If your firewalls are blocking legitimate business traffic, they need to not do that.
Folks are not going to place collectors in every subnet and due to increased security concerns, there will be more and more situations where this will be an issue.
As far as "blocking legitimate traffic" that is not what is happening here (OP specifically said the firewall was wide open). It is allowing the traffic, but firewalls track sessions and due to bad programming, LM triggers firewalls to block traffic in some cases. For example, we had a remote location (all WAN sites transit firewalls, a very common architecture) that had suffered a power outage.

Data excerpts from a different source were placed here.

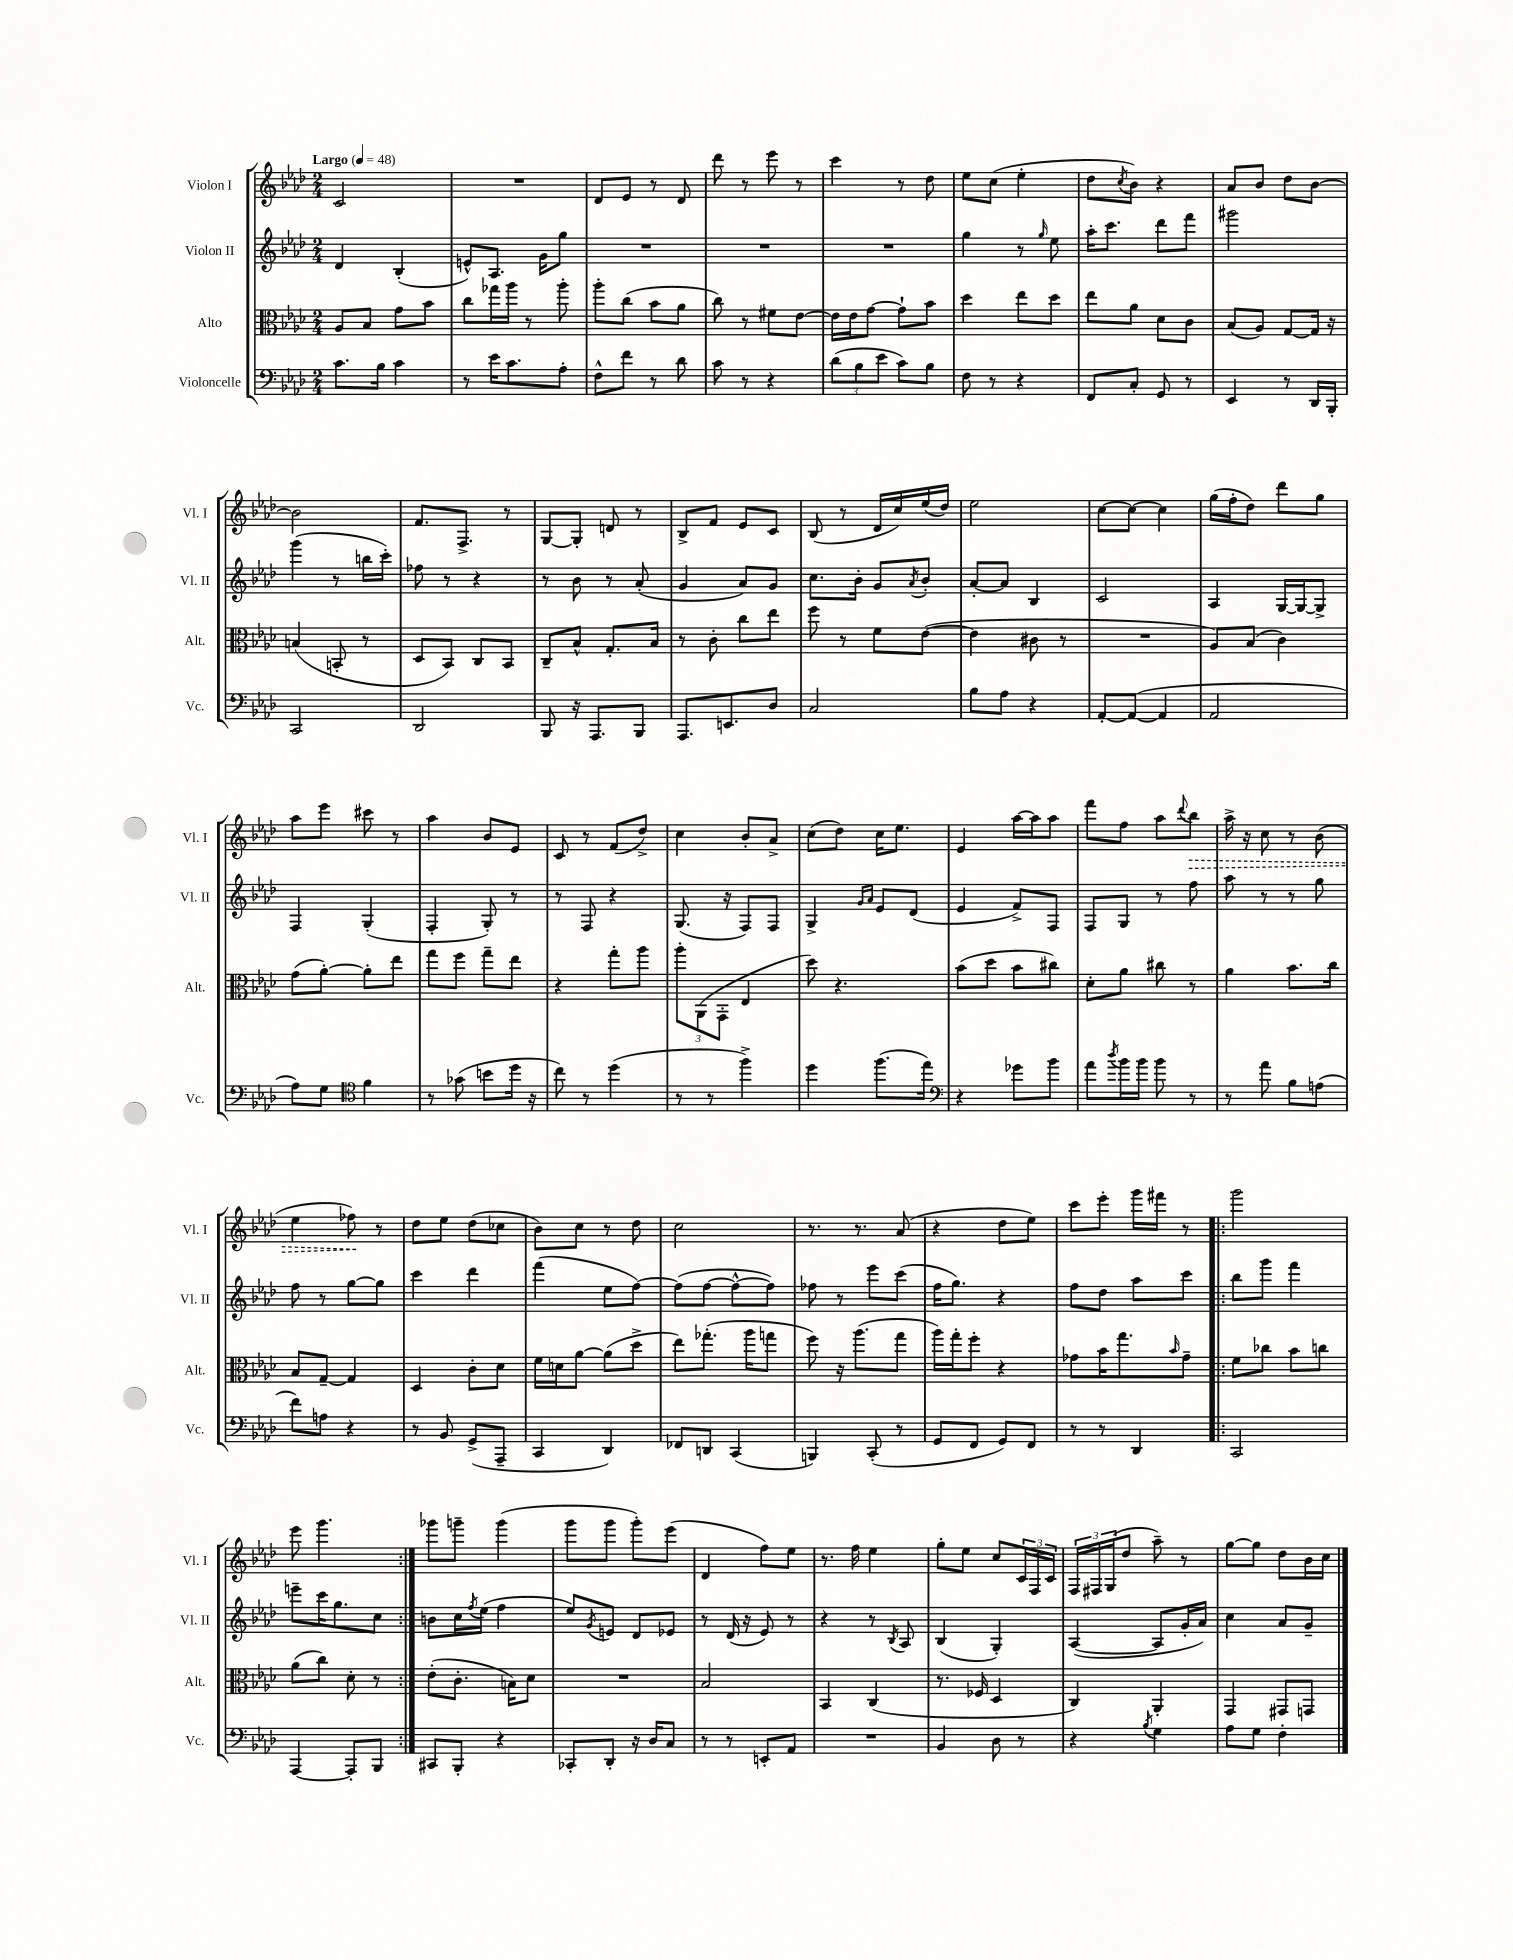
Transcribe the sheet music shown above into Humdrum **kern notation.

**kern	**kern	**kern	**kern
*staff4	*staff3	*staff2	*staff1
*clefF4	*clefC3	*clefG2	*clefG2
*k[b-e-a-d-]	*k[b-e-a-d-]	*k[b-e-a-d-]	*k[b-e-a-d-]
*M2/4	*M2/4	*M2/4	*M2/4
*MM48	*MM48	*MM48	*MM48
8.c\L	8A-/L	4d-/	2c/
.	8B-/J	.	.
16B-\Jk	.	.	.
4c\	8g\L	(4B-'/	.
.	8b-\J	.	.
=	=	=	=
8r	8cc\L	8e^^/L)	2r
16e-\LK	16gg-\L	8.A-/J	.
8.c\	16aa-\JJ	.	.
.	8r	.	.
.	.	16g\LK	.
8A-'\J	8aa-'\	8gg\J	.
=	=	=	=
8F^^\L	8aa-'\L	2r	8d-/L
8f\J	(8cc\J	.	8e-/J
8r	8b-\L	.	8r
8d-\	8a-\J	.	8d-/
=	=	=	=
8c\	8cc\)	2r	8ddd-\
8r	8r	.	8r
4r	8f#\L	.	8eee-\
.	[8e-\J	.	8r
=	=	=	=
(12d-\L	16e-\]LL	2r	4ccc\
.	16e-\J	.	.
12B-\	.	.	.
.	[8g\J	.	.
12e-\J	.	.	.
8c\L)	8g`\]L	.	8r
8B-\J	8b-\J	.	8dd-\
=	=	=	=
8F\	4dd-\	4gg\	8ee-\L
8r	.	.	(8cc\J
4r	8ee-\L	8r	4ee-'\
.	.	16qqgg/	.
.	8dd-\J	8ee-\	.
=	=	=	=
8FF/L	8ee-\L	16aa-'\LK	8dd-\L
.	.	8.ccc\J	.
.	.	.	8qcc/
8C'/J	8a-\J	.	8b-\J)
8GG/	8d-\L	8ddd-\L	4r
8r	8c\J	8fff\J	.
=	=	=	=
4EE-/	(8B-/L	2ggg#\	8a-/L
.	8A-/J)	.	8b-/J
8r	[8G/L	.	8dd-\L
16DD-/LL	16G/]Jk	.	[8b-\J
16BBB-'/JJ	16r	.	.
=	=	=	=
2CC/	(4B/	(4ggg\	2b-\]
.	8BB'/	8r	.
.	8r	16bb\LL	.
.	.	16ccc'\JJ)	.
=	=	=	=
2DD-/	8D-/L	8ff-\	8.f/L
.	8BB-/J)	8r	.
.	.	.	8.F^/J
.	8C/L	4r	.
.	8BB-/J	.	8r
=	=	=	=
8BBB-/	8C~/L	8r	[8G/L
16r	8B-^^/J	8b-\	8G'/]J
8.AAA-/L	.	.	.
.	8.G'/L	8r	8d/
8BBB-/J	.	(8a-'/	8r
.	16B-/Jk	.	.
=	=	=	=
8.AAA-/L	8r	4g/	8B-^/L
.	8c'\	.	8f/J
8.EE/	.	.	.
.	8cc\L	8a-/L)	8e-/L
8D-/J	8ee-\J	8g/J	8c/J
=	=	=	=
2C/	8ff\	8.cc\L	(8B-/
.	8r	.	8r
.	.	16b-'\Jk	.
.	8f\L	8g/L	16d-/LL
.	.	.	16cc/)
.	.	8qa-/	.
.	([8e-\J	8b-'/J	(16ee-/
.	.	.	16dd-/JJ)
=	=	=	=
8B-\L	4e-\]	[8a-'/L	2ee-\
8A-\J	.	8a-/]J	.
4r	8c#\	4B-/	.
.	8r	.	.
=	=	=	=
[8AA-'/L	2r	2c/	[8cc\L
(8AA-/_J	.	.	8cc\_J
4AA-/]	.	.	4cc\]
=	=	=	=
2AA-/	8A-/L)	4A-/	(16gg\LL
.	.	.	16ff'\J
.	(8B-/J	.	8dd-\J)
.	4c\)	[16G/LL	8ddd-\L
.	.	16G/_J	.
.	.	8G^/]J	8gg\J
=	=	=	=
8A-\L)	(8g\L	4F/	8aa-\L
8G\J	[8a-'\J)	.	8eee-\J
*clefC4	*	*	*
4f\	8a-'\]L	(4G'/	8ccc#\
.	8ee-\J	.	8r
=	=	=	=
8r	8gg\L	4F'/	4aa-\
(8g-\	8ff\J	.	.
8b\L	8gg~\L	8G'/)	8b-/L
16dd-\Jk	8ee-\J	8r	8e-/J
16r	.	.	.
=	=	=	=
8cc\)	4r	8r	8c/
8r	.	8F/	8r
(4dd-\	8gg'\L	4r	(8f/L
.	8aa-\J	.	8dd-^/J)
=	=	=	=
8r	12aa-'\L	(8.G/	4cc\
.	(12AA-\	.	.
8r	.	.	.
.	12GG'\J	.	.
.	.	16r	.
4ff^\)	4E-/	8F/L)	8b-'/L
.	.	8F/J	8a-^/J
=	=	=	=
4dd-\	8dd-\)	4G^/	(8cc\L
.	4.r	.	8dd-\J)
.	.	16qqg/LL	.
.	.	16qqa-/JJ	.
(8.ff\L	.	8e-/L	16cc\LK
.	.	.	8.ee-\J
.	.	(8d-/J	.
16ee-\Jk)	.	.	.
=	=	=	=
*clefF4	*	*	*
4r	(8b-\L	4e-/	4e-/
.	8dd-\J	.	.
8g-\L	8b-\L	8f^/L)	[16aa-\LL
.	.	.	16aa-\]J
8b-\J	8cc#\J)	8F/J	8aa-\J
=	=	=	=
8a-\L	8d-'\L	8F/L	8fff\L
8qdd-/	.	.	.
16b-\L	8a-\J	8G/J	8ff\J
16b-\JJ	.	.	.
8b-\	8cc#\	8r	8aa-\L
.	.	.	8qqddd-/
8r	8r	8ff\	8bb-\J
=	=	=	=
8r	4a-\	8aa-\	16aa-^\
.	.	.	16r
8a-\	.	8r	8cc\
8B-\L	8.b-\L	8r	8r
(8A\J	.	8gg\	(8b-\
.	16cc\Jk	.	.
=	=	=	=
8f\L)	8B-/L	8ff\	4ee-\
8A\J	[8G~/J	8r	.
4r	4G/]	[8gg\L	8ff-\)
.	.	8gg\]J	8r
=	=	=	=
8r	4D-/	4ccc\	8dd-\L
8BB-/	.	.	8ee-\J
(8GG^/L	8c'\L	4ddd-\	(8dd-\L
8AAA-~/J	8d-\J	.	8cc-\J
=	=	=	=
4CC/	16f\LL	(4fff\	8b-\L)
.	16d\J	.	.
.	[8a-\J	.	8cc\J
4DD-/)	(8a-\]L	8ee-\L	8r
.	8dd-^\J	[8ff\J)	8dd-\
=	=	=	=
8FF-/L	8ee-\L)	(8ff\]L	2cc\
8DD/J	(8.gg-'\J	[8ff\J	.
(4CC/	.	8ff^^\_L	.
.	16aa-\LK	.	.
.	8gg\J	8ff\]J)	.
=	=	=	=
4BBB/)	8ff\)	8ff-\	8.r
.	16r	8r	.
.	(8.aa-\L	.	8.r
(8CC'/	.	8eee-\L	.
8r	8gg\J	(8ccc\J	(8a-/
=	=	=	=
8GG/L	16aa-\LL)	16ff\LK	4r
.	16gg'\J	8.gg\J)	.
8FF/J	8ff'\J	.	.
8GG/L)	4r	4r	8dd-\L
8FF/J	.	.	8ee-\J)
=	=	=	=
8r	8g-\L	8ff\L	8ccc\L
8r	16b-\K	8dd-\J	8eee-'\J
.	8.gg\	.	.
4DD-/	.	8aa-\L	16ggg\LL
.	.	.	16fff#\JJ
.	16qqb-/	.	.
.	8g-~\J	8ccc\J	8r
=!|:	=!|:	=!|:	=!|:
2CC/	8f\L	8bb-\L	2ggg\
.	8cc-\J	8ggg\J	.
.	8b-\L	4fff\	.
.	8cc\J	.	.
=	=	=	=
[4AAA-/	(8a-\L	8eee~\L	8eee-\
.	8cc\J)	16ccc\K	4.ggg\
.	.	8.gg\	.
8AAA-'/]L	8d-'\	.	.
8BBB-/J	8r	8cc\J	.
=:|!	=:|!	=:|!	=:|!
8CC#/L	(8e-'\L	8b\L	8ggg-\L
8BBB-'/J	8.c'\J	16cc\L	8ggg~\J
.	.	8qff/	.
.	.	(16ee-\JJ	.
4r	.	4ff\	(4ggg\
.	16B\LK)	.	.
.	8d-\J	.	.
=	=	=	=
8CC-'/L	2r	8ee-/L)	8ggg\L
.	.	8qg/	.
8DD-'/J	.	8e/J	8ggg\J
16r	.	8d-/L	8ggg'\L)
16D-/LK	.	.	.
8C/J	.	8e-/J	(8eee-\J
=	=	=	=
8r	2B-/	8r	4d-/
8r	.	(16d-/	.
.	.	16r	.
8EE'/L	.	8e-/)	8ff\L)
8AA-/J	.	8r	8ee-\J
=	=	=	=
2r	4BB-/	4r	8.r
.	.	.	16ff\
.	(4C/	8r	4ee-\
.	.	8qB-/	.
.	.	8A-/	.
=	=	=	=
4BB-/	8.r	(4B-/	8gg'\L
.	.	.	8ee-\J
.	16F-/	.	.
8D-\	4D-/	4G'/)	8cc/L
8r	.	.	24c/L
.	.	.	24F/
.	.	.	24c/JJ
=	=	=	=
4r	4C/)	([4A-/	24F/LL
.	.	.	24F#/
.	.	.	(24G/J
.	.	.	8dd-/J
8qB-/	.	.	.
4G\	4AA-'/	8A-/]L	8aa-~\)
.	.	16g'/L	8r
.	.	16a-/JJ)	.
=	=	=	=
8A-\L	4GG/	4cc\	[8gg\L
8G\J	.	.	8gg\]J
4F'\	8GG#/L	8a-/L	8dd-\L
.	8GG/J	8g~/J	16b-\L
.	.	.	16cc\JJ
==	==	==	==
*-	*-	*-	*-
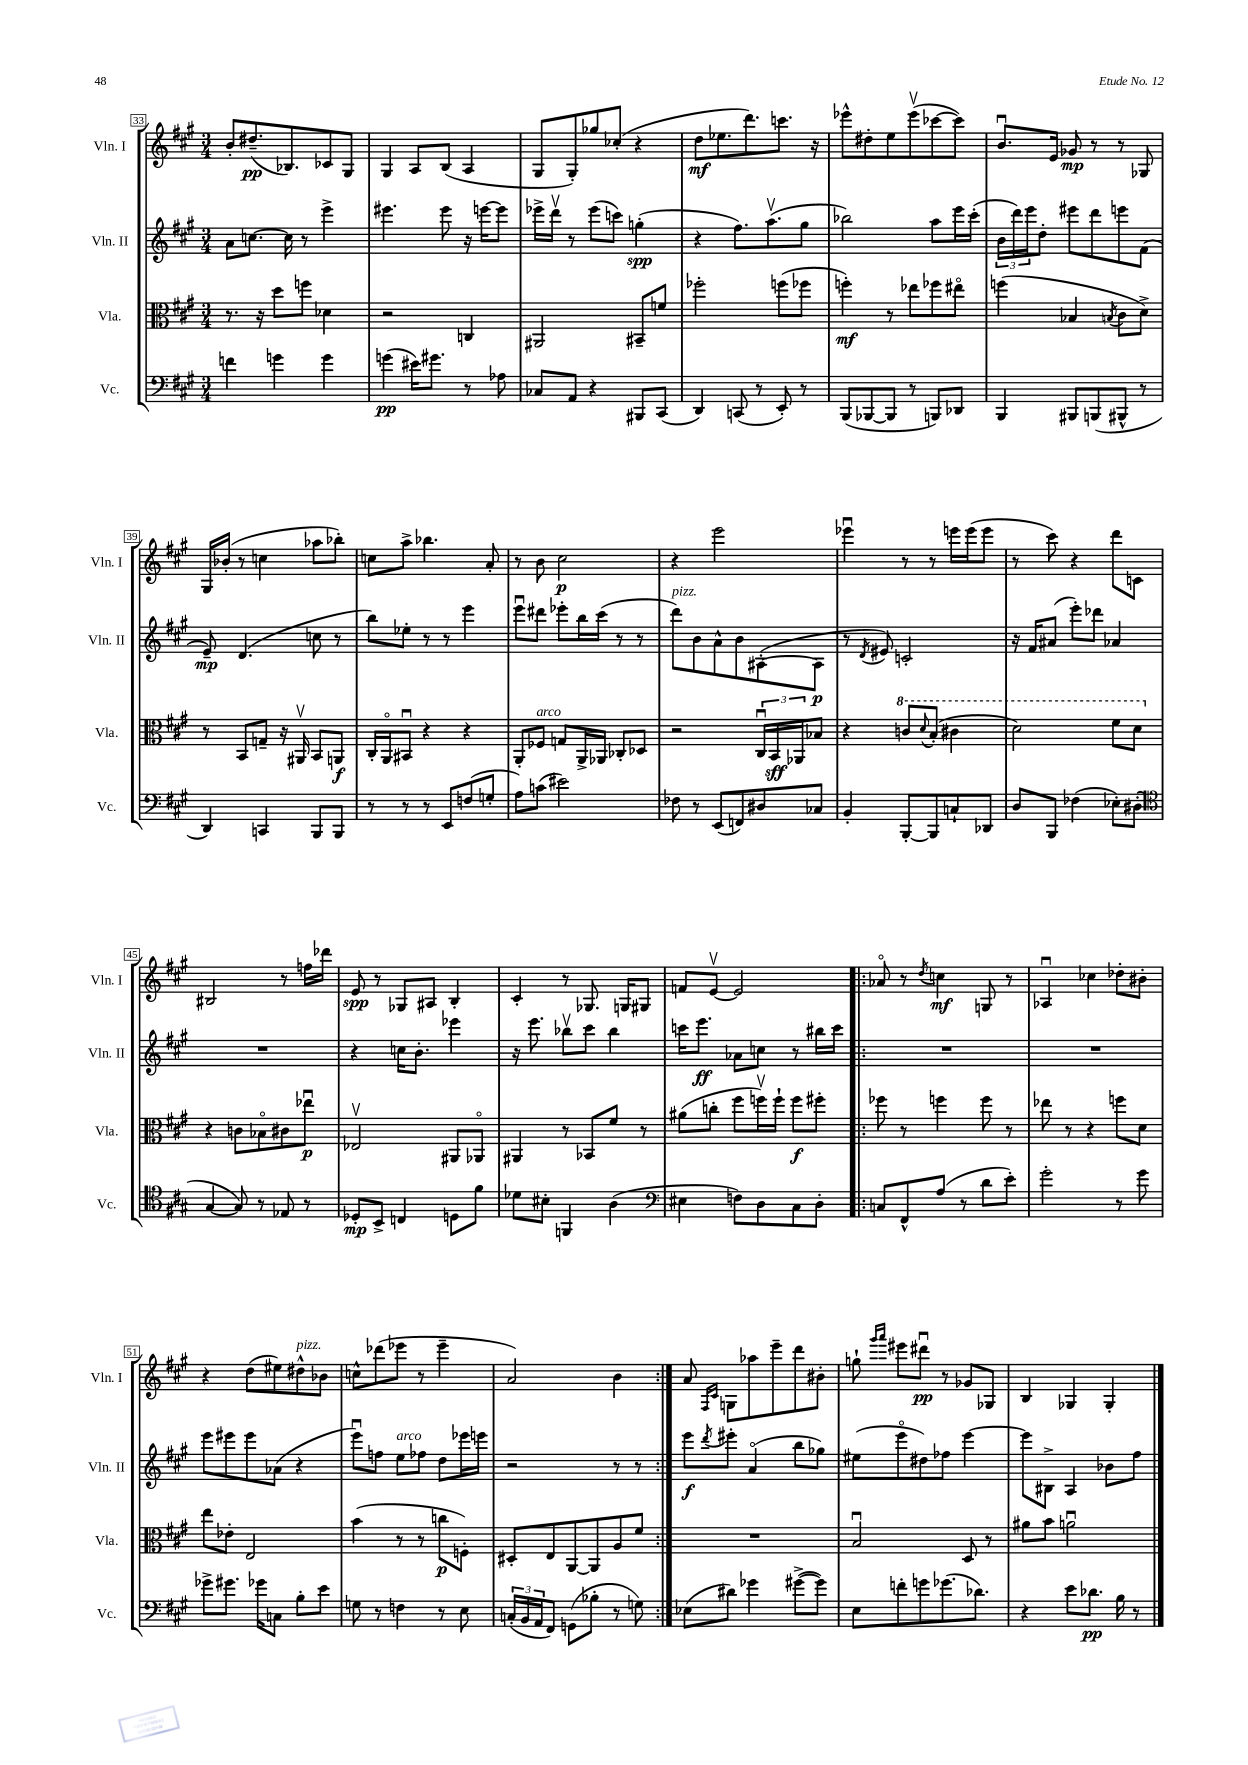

Pings began failing because LM reuses the same ICMP ID forever and the original session established previously was no longer valid.
As I mentioned, I escalated this to our CSM in 2018 and got back "I get it, but you need to open a feature request". Since then, someone in LM has at least figured out this needs support for SNMP -- this is what we were provided and it works fairly well (that seems to only target SNMPv3, but we tend to use that when possible so it is OK).
By default, the collector does not change the SNMP library session until a collector restart, which is why that resolves the issue. You may be able to work around this by adjusting the following fields in the collector debug.
snmp.shareThreads.impl.v3.switchport.enable=true
snmp.shareThreads.impl.v3.initialCheckDelay.minutes=3
We get frequent annoyed tickets from clients who are told by LM that a host is not responding to ping, which is trivially proved wrong by them. Our only solution when it happens is to restart the collector. You know, rather than LM fixing broken code.